- WORK TASK
Reproduce the passage on the 2011 Indochina floods from "The 2011 monsoon" to "June to October.", changing "Myanmar" to "Burma" throughout.

The 2011 monsoon season saw one record flood event in Indochina across several countries and a few separate limited flood events parts of the same nations: Thailand, Cambodia and Myanmar and heavy flooding in Vietnam.  Meanwhile, Laos also sustained flood damage.  By late October 2011, 2.3 million people have been hit by flooding in Thailand, while the flooding in Cambodia has affected close to 1.2 million people, according to estimates by the United Nations.  Unrelated to the northern floods, Southern Thailand near Malaysia has been lashed with flooding in early November and again in December also affecting as far north as Chumporn.  In the November event, Southern Thailand near Hat Yai was hit, North-central Vietnam had their own event in October.  Myanmar had reported a series of limited but still deadly and destructive events from June to October.

The 2011 typhoon season in Philippines overlapped the monsoon season in Indochina, and the country was hit by a series of storms over the course of 4 months: Typhoon Nesat in September, which was followed shortly after by Typhoon Nalgae, and then in December by Tropical Storm Washi, which hit on an unusual track, timing and location.

- RECORD EXCERPTS
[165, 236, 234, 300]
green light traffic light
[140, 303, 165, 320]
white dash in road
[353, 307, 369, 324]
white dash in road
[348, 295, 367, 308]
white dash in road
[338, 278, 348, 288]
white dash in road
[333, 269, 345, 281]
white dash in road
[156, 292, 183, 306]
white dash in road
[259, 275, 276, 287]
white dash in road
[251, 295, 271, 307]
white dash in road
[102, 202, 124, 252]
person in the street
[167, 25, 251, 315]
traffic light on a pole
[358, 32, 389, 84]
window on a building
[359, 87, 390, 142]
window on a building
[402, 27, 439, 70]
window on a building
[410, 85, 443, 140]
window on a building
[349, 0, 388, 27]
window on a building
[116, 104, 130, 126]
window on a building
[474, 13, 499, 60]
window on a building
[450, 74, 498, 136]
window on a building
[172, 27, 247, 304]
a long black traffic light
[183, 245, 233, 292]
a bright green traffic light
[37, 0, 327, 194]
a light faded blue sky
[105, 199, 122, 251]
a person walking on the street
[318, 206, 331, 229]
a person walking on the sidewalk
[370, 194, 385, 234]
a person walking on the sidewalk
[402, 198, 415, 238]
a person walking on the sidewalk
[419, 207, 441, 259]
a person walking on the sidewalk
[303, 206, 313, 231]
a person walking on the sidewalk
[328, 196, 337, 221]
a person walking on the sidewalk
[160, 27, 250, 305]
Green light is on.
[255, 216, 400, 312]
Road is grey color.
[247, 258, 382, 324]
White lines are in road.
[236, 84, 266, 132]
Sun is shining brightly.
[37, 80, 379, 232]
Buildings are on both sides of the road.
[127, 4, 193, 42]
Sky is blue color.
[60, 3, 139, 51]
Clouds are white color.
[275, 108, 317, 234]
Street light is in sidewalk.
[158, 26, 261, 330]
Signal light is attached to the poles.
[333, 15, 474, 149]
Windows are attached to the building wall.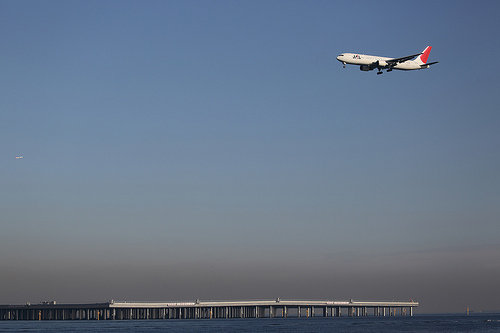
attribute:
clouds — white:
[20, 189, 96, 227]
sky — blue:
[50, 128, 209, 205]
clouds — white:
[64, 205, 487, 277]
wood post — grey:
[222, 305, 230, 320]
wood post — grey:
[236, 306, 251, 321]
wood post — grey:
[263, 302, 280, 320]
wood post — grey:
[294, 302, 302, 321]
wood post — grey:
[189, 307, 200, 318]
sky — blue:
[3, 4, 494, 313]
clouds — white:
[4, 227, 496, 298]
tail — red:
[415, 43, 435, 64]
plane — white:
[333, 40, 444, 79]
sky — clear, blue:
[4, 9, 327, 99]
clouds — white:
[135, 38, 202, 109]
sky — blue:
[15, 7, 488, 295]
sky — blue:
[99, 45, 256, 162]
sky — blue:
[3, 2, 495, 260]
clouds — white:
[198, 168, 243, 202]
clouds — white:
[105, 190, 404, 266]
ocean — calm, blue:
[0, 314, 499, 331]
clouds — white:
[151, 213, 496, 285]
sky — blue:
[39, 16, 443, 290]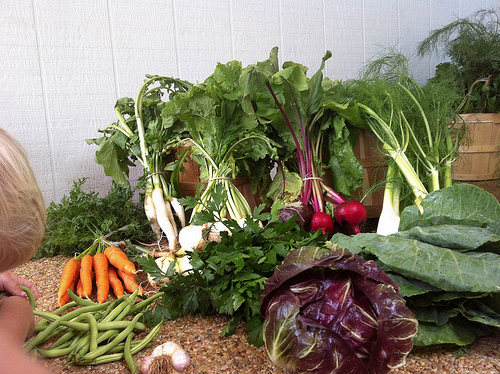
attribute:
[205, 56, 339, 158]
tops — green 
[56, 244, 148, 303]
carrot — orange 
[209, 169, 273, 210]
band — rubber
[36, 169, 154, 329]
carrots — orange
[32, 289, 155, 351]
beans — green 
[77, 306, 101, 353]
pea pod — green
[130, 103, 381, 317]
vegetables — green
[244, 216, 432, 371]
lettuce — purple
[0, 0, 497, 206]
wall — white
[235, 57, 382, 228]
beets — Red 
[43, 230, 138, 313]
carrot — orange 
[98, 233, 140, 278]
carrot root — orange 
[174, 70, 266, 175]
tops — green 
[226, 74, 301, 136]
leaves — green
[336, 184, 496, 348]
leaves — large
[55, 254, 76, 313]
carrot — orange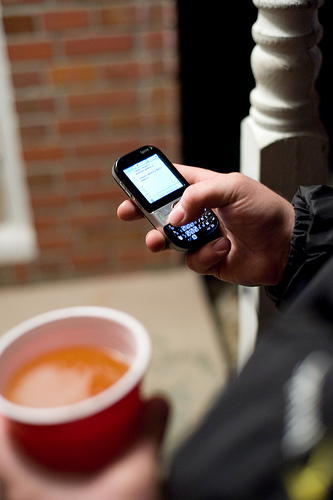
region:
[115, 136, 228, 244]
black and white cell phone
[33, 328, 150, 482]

- ANSWER TO THE EXERCISE
The 2011 monsoon season saw one record flood event in Indochina across several countries and a few separate limited flood events parts of the same nations: Thailand, Cambodia and Burma and heavy flooding in Vietnam.  Meanwhile, Laos also sustained flood damage.  By late October 2011, 2.3 million people have been hit by flooding in Thailand, while the flooding in Cambodia has affected close to 1.2 million people, according to estimates by the United Nations.  Unrelated to the northern floods, Southern Thailand near Malaysia has been lashed with flooding in early November and again in December also affecting as far north as Chumporn.  In the November event, Southern Thailand near Hat Yai was hit, North-central Vietnam had their own event in October.  Burma had reported a series of limited but still deadly and destructive events from June to October.